Assignment 1 ->
Using the text on the --use-version option, decide whether each statement agrees with it, and answer yes or no, quoting the words of the text that settle it. (a) Before this change, --use-version accepted a branch name such as main. (b) GitHub's head_sha filter matches short SHAs. (c) CI artifact selection may choose an in-progress or failed run if that run includes the artifact.
Assignment 2 ->
Duplicate the text on the --use-version option from "Previously --use-version only" to "the Tests workflow.".
Assignment 3 ->
Write the next part of the text on the --use-version option, picking up after its final line.

Text excerpt ->
--------

Previously --use-version only accepted PR numbers (pr:1234), commit SHAs (sha:ceb7526), and releases — a branch name like main was rejected, even though branch/tag pushes already publish the same build-artifacts-* from the Tests workflow.
ref: lets you pin a moving target once (ref:main) instead of chasing a new sha: after every merge, making it trivial to test unreleased fixes on a branch.
The ref is re-resolved on every run so a mutable branch always tracks the latest build, while the SHA-keyed cache avoids reinstalling when the ref hasn't moved. Resolving to the full SHA also sidesteps GitHub's head_sha filter, which only matches full (not short) SHAs.

references

Docs: Version Pinning
Changelog: website/blog/2026-06-04-use-version-ref.mdx

Summary by CodeRabbit

New Features
- Support for git branches/tags via --use-version=ref: (resolves refs to commit SHAs and uses existing artifact download/cache).
Behavior Changes
- CI artifact selection now prefers the newest workflow run that contains the platform artifact (may pick in-progress or failed runs if they include the artifact).
- Re-exec/version switching treats ref: like immutable versions (resolve → install/cache).

--------

Data to examine ->
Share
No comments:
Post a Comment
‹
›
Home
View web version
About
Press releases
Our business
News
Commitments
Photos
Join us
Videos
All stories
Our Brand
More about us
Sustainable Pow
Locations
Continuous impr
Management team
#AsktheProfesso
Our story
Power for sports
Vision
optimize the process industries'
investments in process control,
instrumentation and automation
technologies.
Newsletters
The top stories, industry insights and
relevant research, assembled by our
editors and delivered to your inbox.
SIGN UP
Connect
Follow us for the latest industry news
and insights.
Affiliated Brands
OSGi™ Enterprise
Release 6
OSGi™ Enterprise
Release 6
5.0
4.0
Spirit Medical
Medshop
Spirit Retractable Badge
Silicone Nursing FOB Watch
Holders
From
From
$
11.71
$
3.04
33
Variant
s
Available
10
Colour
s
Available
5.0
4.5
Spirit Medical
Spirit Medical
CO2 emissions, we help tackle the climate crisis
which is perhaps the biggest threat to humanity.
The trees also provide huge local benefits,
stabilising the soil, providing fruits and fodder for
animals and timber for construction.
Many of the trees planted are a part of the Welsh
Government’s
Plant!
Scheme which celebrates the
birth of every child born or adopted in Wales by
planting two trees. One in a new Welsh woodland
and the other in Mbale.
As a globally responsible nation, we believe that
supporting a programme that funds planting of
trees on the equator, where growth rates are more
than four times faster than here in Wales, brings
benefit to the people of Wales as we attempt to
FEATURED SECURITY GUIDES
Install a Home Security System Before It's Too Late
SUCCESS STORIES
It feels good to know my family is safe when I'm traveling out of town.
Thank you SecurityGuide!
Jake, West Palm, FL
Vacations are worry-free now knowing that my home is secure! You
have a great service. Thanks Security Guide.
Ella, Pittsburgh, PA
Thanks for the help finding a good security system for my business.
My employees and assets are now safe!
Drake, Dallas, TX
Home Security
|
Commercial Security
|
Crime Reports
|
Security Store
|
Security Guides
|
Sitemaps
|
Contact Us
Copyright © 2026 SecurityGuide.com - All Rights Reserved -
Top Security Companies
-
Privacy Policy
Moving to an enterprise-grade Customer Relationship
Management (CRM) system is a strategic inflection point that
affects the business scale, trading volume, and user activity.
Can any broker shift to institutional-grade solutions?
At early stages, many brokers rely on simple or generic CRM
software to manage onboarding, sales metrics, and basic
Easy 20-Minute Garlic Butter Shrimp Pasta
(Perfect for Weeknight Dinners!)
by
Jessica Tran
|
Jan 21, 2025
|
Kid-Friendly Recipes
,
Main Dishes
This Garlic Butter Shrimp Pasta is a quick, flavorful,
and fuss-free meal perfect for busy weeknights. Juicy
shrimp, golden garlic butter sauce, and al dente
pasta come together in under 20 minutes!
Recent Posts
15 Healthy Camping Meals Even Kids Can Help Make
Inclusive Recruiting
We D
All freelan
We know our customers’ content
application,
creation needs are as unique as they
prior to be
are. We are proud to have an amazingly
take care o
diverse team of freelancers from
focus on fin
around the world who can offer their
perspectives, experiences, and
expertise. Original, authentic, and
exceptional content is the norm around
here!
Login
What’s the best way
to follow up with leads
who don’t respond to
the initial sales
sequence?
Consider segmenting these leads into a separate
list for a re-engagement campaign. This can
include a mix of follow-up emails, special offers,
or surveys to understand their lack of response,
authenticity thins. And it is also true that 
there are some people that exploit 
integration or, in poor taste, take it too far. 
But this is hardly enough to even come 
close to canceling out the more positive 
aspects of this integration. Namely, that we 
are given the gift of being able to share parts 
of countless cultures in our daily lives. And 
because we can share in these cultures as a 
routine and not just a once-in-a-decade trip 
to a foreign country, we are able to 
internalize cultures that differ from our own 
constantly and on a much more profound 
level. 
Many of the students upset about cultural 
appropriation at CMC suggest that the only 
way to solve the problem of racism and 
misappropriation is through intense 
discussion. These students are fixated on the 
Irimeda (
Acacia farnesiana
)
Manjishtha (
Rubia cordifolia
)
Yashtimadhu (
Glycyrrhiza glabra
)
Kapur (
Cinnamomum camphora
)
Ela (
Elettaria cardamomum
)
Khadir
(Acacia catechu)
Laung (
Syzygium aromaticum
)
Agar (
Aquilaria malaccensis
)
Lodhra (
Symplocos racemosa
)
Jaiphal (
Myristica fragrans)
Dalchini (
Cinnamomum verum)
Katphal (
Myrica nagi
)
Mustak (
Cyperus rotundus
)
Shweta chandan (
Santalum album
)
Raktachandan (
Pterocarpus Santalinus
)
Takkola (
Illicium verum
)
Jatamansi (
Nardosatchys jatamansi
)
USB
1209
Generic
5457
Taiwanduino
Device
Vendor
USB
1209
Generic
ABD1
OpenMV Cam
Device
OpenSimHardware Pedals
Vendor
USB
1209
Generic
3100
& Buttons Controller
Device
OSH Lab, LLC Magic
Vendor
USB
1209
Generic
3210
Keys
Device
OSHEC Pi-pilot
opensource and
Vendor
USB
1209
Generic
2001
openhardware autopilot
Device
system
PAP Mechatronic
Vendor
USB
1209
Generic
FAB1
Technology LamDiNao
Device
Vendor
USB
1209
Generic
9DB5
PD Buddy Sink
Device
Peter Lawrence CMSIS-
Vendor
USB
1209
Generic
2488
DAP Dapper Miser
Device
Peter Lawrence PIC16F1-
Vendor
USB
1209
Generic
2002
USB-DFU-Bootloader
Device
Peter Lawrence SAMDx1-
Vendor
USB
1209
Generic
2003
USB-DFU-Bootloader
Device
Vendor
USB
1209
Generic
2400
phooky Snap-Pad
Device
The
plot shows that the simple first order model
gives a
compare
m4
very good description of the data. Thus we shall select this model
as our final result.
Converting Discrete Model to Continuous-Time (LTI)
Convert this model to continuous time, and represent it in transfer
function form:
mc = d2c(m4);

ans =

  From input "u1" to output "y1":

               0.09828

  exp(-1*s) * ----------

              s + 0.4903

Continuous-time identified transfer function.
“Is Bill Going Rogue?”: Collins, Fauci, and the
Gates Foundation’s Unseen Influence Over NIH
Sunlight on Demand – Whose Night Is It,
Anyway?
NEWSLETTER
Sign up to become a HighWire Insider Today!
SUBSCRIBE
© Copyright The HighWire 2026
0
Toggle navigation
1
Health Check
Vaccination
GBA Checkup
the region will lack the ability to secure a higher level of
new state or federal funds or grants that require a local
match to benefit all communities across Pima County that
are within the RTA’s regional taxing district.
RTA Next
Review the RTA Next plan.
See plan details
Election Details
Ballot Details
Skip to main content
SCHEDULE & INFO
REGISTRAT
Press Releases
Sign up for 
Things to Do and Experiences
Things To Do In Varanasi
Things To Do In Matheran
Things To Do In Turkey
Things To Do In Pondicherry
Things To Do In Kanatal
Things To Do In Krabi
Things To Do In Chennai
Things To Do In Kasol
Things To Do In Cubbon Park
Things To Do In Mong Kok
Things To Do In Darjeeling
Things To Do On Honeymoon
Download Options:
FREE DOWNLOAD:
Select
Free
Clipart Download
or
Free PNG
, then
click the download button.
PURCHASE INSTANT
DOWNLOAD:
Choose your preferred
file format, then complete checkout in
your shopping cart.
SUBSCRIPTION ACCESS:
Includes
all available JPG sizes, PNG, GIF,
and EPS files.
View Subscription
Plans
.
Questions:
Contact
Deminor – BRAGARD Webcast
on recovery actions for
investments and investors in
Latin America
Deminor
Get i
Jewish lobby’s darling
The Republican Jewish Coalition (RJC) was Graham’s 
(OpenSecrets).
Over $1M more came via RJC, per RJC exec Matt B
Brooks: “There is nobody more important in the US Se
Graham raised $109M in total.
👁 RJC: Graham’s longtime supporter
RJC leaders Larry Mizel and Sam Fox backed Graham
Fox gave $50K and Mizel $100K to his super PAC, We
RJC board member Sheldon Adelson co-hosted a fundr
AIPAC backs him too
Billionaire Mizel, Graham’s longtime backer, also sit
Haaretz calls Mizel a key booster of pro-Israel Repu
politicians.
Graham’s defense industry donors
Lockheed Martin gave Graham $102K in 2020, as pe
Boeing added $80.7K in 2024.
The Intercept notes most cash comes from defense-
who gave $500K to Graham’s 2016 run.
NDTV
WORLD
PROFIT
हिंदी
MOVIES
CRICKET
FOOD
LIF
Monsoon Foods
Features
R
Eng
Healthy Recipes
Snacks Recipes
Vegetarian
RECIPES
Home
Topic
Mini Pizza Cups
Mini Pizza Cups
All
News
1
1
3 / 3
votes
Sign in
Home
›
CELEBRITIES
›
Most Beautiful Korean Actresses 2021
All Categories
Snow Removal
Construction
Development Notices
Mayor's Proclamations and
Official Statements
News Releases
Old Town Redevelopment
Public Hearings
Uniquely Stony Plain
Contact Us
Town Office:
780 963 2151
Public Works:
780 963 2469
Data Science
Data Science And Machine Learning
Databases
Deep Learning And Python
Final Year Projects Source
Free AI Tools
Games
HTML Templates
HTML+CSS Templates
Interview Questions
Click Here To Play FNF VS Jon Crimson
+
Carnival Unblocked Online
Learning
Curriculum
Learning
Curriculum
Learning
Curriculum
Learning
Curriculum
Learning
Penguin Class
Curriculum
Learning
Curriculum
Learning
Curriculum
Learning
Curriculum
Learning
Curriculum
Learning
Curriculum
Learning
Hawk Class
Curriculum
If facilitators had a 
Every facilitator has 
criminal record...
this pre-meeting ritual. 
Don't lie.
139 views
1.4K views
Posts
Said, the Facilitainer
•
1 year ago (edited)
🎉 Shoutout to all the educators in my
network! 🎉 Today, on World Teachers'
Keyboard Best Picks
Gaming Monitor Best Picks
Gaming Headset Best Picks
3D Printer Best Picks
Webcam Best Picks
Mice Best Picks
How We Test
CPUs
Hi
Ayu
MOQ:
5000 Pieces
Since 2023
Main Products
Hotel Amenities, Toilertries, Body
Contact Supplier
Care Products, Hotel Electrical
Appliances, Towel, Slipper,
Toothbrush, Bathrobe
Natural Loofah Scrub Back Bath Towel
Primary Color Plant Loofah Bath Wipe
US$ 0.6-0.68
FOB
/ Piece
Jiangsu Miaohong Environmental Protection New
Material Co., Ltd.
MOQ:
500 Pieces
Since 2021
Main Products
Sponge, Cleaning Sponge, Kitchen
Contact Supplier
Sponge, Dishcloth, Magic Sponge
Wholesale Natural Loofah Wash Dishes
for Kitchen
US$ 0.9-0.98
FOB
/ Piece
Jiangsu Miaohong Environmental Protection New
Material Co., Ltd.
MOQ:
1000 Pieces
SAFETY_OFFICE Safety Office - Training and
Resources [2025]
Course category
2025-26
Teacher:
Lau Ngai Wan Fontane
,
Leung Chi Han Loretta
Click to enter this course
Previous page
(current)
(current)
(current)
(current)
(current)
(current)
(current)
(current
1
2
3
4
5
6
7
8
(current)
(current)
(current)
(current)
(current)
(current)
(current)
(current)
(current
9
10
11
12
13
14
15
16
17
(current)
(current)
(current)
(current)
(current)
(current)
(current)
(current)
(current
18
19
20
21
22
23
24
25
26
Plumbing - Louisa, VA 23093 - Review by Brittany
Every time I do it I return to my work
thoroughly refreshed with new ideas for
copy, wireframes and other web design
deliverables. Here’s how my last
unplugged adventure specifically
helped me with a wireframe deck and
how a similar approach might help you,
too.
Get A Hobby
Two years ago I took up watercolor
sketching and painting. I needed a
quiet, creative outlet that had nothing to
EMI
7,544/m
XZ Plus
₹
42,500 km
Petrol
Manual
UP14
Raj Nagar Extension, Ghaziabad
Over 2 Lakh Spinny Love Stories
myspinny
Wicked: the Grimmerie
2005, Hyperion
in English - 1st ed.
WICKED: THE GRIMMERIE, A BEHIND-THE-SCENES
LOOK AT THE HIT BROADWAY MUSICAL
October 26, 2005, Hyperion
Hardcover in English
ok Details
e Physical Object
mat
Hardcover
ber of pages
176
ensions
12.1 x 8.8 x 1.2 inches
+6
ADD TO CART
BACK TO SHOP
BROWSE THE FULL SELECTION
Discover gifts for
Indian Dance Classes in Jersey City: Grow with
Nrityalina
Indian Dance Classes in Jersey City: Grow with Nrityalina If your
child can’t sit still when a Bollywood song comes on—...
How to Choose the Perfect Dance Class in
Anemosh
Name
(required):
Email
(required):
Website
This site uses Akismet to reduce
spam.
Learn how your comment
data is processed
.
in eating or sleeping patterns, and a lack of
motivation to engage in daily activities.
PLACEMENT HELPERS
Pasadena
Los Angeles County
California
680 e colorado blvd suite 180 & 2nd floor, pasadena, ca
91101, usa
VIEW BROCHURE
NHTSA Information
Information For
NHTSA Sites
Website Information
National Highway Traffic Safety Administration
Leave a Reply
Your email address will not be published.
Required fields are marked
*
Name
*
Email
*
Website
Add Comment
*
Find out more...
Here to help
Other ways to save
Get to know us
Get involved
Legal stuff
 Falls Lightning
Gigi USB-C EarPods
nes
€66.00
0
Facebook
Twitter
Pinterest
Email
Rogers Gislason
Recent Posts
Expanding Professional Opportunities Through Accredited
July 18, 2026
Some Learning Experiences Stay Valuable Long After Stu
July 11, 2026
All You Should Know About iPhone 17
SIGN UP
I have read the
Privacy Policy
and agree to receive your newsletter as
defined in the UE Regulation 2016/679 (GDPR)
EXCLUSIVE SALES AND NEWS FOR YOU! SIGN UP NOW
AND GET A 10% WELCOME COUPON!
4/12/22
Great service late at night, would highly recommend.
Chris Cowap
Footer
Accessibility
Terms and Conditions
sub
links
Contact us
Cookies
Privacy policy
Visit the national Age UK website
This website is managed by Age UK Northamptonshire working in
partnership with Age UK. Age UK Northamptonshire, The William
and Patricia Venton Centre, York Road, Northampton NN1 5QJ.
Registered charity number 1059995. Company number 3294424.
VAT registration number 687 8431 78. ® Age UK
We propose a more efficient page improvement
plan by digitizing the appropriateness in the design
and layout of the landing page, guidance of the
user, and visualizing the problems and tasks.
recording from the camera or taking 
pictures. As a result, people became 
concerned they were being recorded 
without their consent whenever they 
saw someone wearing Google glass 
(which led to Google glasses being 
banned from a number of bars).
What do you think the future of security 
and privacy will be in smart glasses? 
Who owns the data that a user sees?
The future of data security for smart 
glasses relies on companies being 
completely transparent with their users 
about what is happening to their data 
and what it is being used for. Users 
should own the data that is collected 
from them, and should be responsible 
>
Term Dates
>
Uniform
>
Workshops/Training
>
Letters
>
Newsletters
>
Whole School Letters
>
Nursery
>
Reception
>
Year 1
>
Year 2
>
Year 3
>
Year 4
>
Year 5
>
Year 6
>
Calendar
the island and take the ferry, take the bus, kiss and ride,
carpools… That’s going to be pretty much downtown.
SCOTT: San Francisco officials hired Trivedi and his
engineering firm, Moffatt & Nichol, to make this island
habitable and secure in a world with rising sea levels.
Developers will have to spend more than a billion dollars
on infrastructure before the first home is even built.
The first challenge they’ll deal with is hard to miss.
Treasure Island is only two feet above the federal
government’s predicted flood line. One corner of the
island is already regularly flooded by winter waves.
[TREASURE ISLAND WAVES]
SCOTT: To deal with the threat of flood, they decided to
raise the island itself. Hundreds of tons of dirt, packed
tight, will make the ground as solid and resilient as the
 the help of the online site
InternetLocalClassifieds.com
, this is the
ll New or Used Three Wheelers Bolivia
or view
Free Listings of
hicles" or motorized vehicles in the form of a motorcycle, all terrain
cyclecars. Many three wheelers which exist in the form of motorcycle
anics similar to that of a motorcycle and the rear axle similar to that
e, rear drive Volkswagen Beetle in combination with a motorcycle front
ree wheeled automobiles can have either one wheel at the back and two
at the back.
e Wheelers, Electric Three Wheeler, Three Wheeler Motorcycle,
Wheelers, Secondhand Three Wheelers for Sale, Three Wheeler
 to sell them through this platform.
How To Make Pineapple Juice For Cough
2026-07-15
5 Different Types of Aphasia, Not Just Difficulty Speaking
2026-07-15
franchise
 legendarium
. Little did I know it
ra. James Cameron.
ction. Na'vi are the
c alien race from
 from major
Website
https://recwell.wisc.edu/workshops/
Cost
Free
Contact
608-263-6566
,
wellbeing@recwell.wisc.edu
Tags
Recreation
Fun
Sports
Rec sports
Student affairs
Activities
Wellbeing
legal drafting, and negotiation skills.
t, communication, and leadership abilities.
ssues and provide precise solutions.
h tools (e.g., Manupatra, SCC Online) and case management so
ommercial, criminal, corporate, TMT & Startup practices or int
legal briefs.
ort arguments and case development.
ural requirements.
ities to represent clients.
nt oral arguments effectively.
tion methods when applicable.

--------

Answer 1 ->
(a) No: "a branch name like main was rejected"
(b) No: "which only matches full (not short) SHAs"
(c) Yes: "may pick in-progress or failed runs if they include the artifact"

Answer 2 ->
Previously --use-version only accepted PR numbers (pr:1234), commit SHAs (sha:ceb7526), and releases — a branch name like main was rejected, even though branch/tag pushes already publish the same build-artifacts-* from the Tests workflow.

Answer 3 ->
Bug Fixes
- Clearer, user-friendly error when a ref does not exist (with actionable hints).
Documentation
- Added CLI docs, blog post, and roadmap entry describing ref: usage and caching.

feat: Add custom component types for custom commands @osterman (#1904)

Summary

Implement shell completion for semantic-typed flags and arguments (component/stack types)
Add interactive prompting for missing required semantic-typed values
Support custom component types in shell completions

What Changed

New custom component type provider system (pkg/component/custom)
Shell completion for semantic-typed arguments and flags in custom commands
Interactive prompting for missing required semantic-typed values
Extended command schema to support semantic types and components
Comprehensive test coverage for completion and prompting functionality

Why This Matters

This feature enables custom commands to provide superior developer experience through:

Tab completion for component and stack arguments/flags
Interactive prompts for required semantic-typed values
Support for custom component types beyond built-in types

References

closes #1787
closes #444
closes #438

Summary by CodeRabbit

New Features
- Custom component types with registry support, CLI integration, and template access to resolved component data.
- Enhanced CLI semantic completion and interactive prompting for selecting component and stack values.
- Aggregated component listing across stacks for discovery and completion.
Documentation
- New guides, examples, and blog post demonstrating custom component types and workflows.
- Schema updates to validate custom component manifests.
Tests
- Broad test coverage for completion, providers, processing, and stack handling.

docs(gists): add Atmos + Packer + GitHub Actions AMI pipeline gist @aknysh (#2560)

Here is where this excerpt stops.